From “How Bad Does the GOP Need Chris Christie?  Really Bad,” Michael Tomasky, The Daily Beast

“[The GOP has] reached the point where they almost have to have a Northeasterner like Christie to run for president, just as they had to settle for Romney last time. They’ve let their party go so far off the deep end that practically no Republican officeholder from any other region of the country could appeal to enough moderates in enough purple and blue states to win back the territory the party ceded to the Democrats in the last two elections.

“Remember: the Republicans come into the next presidential election with 206 reliable electoral votes from states their nominees have won at least four of the last six elections. The Democrats’ corresponding number is 257 (just 13 shy of the victory threshold). These tallies leave five states on the table: Florida, Ohio, Virginia, Colorado, and Nevada. …

“So the establishment isn’t going to give up on Christie easily. And of course he can enjoy the benefit in these next weeks and months of becoming a more sympathetic figure to the hard right than he’s ever been, because all he has to do to please that crowd is carry on about how the East Coast liberal media are trying to do him in. And it may just work.

“But ultimately, facts are facts. And if the facts finish him [Christie] off, and the GOP is stuck with Cruz-Rubio-Paul, or even a right-wing governor like Scott Walker, the establishment will be reaping what it’s spent the Obama years sowing: a party that cares more about feeding its base’s fever-dreams than being nationally electable.

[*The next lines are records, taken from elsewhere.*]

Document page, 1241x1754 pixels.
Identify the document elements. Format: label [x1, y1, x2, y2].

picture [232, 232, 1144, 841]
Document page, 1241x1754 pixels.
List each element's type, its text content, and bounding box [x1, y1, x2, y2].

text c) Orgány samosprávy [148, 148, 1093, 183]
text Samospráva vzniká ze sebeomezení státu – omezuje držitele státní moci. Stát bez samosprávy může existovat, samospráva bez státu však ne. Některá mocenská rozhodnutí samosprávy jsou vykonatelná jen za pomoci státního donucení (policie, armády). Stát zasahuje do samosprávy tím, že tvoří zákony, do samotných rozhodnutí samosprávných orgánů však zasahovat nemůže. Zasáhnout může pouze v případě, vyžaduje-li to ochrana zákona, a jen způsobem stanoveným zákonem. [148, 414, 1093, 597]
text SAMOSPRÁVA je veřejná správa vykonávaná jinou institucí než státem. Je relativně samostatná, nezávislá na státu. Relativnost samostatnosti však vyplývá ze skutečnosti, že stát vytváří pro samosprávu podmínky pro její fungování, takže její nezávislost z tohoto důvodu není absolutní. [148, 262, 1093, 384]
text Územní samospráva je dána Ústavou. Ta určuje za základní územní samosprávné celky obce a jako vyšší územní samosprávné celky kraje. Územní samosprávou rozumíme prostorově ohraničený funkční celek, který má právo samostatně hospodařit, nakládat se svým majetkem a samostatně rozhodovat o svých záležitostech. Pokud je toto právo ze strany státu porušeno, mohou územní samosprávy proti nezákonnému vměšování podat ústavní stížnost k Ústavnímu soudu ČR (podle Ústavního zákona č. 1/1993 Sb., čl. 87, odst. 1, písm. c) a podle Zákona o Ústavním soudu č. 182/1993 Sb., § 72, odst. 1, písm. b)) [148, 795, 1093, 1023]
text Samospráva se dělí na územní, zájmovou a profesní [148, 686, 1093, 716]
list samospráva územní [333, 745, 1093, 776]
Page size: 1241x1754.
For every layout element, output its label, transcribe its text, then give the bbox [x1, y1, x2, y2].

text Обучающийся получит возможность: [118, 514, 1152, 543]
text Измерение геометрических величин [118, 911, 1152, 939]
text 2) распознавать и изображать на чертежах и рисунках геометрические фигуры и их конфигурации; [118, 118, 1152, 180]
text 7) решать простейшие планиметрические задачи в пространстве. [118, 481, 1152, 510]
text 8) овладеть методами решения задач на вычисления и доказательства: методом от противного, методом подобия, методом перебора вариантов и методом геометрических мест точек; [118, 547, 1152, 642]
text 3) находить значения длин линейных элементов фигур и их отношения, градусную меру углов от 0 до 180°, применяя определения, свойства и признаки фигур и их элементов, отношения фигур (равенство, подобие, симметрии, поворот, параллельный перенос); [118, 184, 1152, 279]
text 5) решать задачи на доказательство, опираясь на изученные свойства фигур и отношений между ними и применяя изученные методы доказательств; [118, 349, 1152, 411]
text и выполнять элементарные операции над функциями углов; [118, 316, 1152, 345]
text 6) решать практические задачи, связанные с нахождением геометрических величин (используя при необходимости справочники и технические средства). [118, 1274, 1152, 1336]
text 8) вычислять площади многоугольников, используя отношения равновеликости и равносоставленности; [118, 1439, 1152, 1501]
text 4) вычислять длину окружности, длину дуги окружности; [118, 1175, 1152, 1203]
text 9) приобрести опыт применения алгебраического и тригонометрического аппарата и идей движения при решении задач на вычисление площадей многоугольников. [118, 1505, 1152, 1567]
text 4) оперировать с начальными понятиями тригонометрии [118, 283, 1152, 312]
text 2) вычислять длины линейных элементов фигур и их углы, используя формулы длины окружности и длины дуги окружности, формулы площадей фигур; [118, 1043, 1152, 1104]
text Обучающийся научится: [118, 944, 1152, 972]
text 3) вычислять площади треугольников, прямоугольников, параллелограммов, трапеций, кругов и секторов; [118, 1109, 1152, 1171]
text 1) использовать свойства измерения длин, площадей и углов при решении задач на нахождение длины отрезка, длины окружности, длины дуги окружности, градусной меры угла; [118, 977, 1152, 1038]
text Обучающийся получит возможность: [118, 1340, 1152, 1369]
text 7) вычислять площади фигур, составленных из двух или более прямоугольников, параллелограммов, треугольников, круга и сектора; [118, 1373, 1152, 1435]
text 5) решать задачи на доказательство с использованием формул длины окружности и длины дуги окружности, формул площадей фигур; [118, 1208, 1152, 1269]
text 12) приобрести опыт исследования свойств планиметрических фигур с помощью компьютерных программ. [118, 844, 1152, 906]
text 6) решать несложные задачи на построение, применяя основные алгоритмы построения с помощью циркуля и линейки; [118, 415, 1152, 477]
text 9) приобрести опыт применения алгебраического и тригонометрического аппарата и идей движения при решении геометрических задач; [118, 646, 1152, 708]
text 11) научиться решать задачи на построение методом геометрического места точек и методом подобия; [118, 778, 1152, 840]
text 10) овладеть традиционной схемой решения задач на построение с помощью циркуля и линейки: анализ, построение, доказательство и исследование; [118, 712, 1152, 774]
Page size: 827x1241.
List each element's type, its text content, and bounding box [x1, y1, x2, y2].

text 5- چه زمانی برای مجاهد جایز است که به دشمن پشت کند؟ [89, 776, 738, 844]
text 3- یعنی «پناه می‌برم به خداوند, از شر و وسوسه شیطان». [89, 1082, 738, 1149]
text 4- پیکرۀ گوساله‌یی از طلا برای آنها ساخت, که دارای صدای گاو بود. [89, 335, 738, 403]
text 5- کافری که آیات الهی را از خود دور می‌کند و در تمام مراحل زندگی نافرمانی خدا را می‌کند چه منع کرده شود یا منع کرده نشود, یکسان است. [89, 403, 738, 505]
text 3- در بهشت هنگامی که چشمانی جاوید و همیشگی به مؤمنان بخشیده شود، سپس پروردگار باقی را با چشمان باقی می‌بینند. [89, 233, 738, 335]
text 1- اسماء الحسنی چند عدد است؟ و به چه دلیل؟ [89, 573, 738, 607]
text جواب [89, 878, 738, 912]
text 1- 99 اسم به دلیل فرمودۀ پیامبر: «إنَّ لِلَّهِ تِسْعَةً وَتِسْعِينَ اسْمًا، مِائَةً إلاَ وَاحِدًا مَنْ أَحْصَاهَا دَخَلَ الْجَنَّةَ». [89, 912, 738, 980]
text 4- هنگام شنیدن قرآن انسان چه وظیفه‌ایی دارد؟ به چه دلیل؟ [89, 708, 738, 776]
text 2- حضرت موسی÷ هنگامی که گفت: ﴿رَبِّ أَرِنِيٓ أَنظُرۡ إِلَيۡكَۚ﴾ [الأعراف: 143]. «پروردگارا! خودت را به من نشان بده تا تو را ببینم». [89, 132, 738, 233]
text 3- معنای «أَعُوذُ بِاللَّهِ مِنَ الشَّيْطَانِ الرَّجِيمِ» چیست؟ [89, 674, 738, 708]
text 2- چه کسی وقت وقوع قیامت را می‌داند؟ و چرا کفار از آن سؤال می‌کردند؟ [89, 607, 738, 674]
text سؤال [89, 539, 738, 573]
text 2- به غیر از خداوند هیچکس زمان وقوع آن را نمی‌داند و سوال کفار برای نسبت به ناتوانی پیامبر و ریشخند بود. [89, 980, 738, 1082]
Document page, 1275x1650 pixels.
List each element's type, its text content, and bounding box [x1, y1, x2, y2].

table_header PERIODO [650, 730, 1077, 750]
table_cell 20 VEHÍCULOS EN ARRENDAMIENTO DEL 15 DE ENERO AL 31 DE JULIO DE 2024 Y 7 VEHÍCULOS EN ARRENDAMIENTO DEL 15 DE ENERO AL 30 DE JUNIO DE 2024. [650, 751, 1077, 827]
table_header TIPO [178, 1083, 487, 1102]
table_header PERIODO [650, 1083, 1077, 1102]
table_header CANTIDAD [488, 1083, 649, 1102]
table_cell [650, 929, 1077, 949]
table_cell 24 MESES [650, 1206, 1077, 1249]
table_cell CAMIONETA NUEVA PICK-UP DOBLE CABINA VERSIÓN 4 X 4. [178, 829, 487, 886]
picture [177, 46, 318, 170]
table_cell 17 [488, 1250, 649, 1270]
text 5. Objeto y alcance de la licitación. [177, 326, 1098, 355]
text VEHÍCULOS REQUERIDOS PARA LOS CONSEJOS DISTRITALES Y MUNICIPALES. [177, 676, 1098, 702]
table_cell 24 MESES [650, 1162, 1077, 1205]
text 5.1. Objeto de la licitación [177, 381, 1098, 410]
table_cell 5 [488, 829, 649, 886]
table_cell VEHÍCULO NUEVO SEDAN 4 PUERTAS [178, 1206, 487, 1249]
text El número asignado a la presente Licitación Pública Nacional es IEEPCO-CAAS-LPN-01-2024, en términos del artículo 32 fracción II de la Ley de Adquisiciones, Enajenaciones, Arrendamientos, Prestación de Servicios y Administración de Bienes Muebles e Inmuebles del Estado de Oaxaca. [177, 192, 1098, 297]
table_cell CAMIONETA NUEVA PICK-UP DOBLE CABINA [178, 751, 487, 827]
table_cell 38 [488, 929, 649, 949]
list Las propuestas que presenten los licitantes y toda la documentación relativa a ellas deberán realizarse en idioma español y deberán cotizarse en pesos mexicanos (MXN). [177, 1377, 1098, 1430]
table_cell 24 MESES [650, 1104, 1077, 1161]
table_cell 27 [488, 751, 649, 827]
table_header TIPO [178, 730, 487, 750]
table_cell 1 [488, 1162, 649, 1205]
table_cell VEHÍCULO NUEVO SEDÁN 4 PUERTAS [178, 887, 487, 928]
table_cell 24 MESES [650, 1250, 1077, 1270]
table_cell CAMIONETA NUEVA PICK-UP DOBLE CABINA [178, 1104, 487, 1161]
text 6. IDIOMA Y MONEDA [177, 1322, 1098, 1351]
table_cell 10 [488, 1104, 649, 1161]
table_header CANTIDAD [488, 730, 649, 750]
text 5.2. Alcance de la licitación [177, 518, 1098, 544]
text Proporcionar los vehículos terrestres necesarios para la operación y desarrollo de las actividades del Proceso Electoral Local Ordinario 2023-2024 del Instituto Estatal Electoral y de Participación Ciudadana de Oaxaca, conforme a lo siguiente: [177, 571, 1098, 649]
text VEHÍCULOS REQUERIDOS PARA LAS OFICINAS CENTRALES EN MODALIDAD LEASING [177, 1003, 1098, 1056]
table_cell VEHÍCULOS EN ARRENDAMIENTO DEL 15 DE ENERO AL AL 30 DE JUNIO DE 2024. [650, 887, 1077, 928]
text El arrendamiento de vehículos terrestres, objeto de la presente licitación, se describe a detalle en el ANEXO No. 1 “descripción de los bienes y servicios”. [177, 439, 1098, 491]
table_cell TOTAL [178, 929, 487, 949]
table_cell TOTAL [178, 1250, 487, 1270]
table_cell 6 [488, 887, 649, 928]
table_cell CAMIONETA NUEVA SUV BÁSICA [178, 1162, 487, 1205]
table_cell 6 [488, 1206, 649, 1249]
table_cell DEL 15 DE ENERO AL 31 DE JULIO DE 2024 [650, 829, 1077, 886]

And that’s where things stand, as Christie begins a term that there’s a sporting chance he may not even be able to finish.”

I’d say much more than a sporting chance.  I think it’s a question of when, not if, Christie will resign.

Quote of the Day 2

“This is what the Republicans who follow the Texan Cruz worry about: if struggling middle-class and working-class whites (especially in the South) see the benefits of the Affordable Care Act, then the Republican Party’s southern strategy will collapse.  Here’s the thing: Only by keeping white Republicans angry at the federal government can they keep their fragile coalition together.”

Andrew Burstein and Nancy Isenberg, “Ignorant Tea Party outrage:  Sarah Palin’s latest Obamacare lie,” Salon

Truth of the Day

From “U. S. Fringe Festival,” Thomas L. Friedman, NYT:

“In other words, the only thing standing between mainstream Republicans and a hellish future of kowtowing to Ted Cruz, never seeing the inside of the White House and possibly losing the House is President Obama’s refusal to give in to the shutdown blackmail that Cruz % Co. have cooked up.  The more pragmatic Republicans, who know that this is a disaster for their party but won’t confront Cruz & Co., have settled on this bogus line:  ‘Well, sure, maybe Cruz and the Tea Party went too far, but it’s still President Obama’s fault.  He’s president.  He should negotiate with them.  He needs to lead.’

“President Obama is leading.  He is protecting the very rules that are the foundation of any healthy democracy.  He is leading by not giving into this blackmail, because if he did he would undermine the principle of majority rule that is the bedrock of our democracy.  That system guarantees the minority the right to be heard and to run for office and become the majority, but it also ensures that once voters have spoken, and their representatives have voted — and, if legally challenged, the Supreme Court has also ruled in their favor — the majority decision holds sway.  A minority of a minority which has lost every democratic means to secure its agenda, has no right to now threaten to tank our economy if its demands are not met.”  Italics in original.

We currently have one party that is promoting its ideology and another that is promoting its insanity.  Not good, people, not good.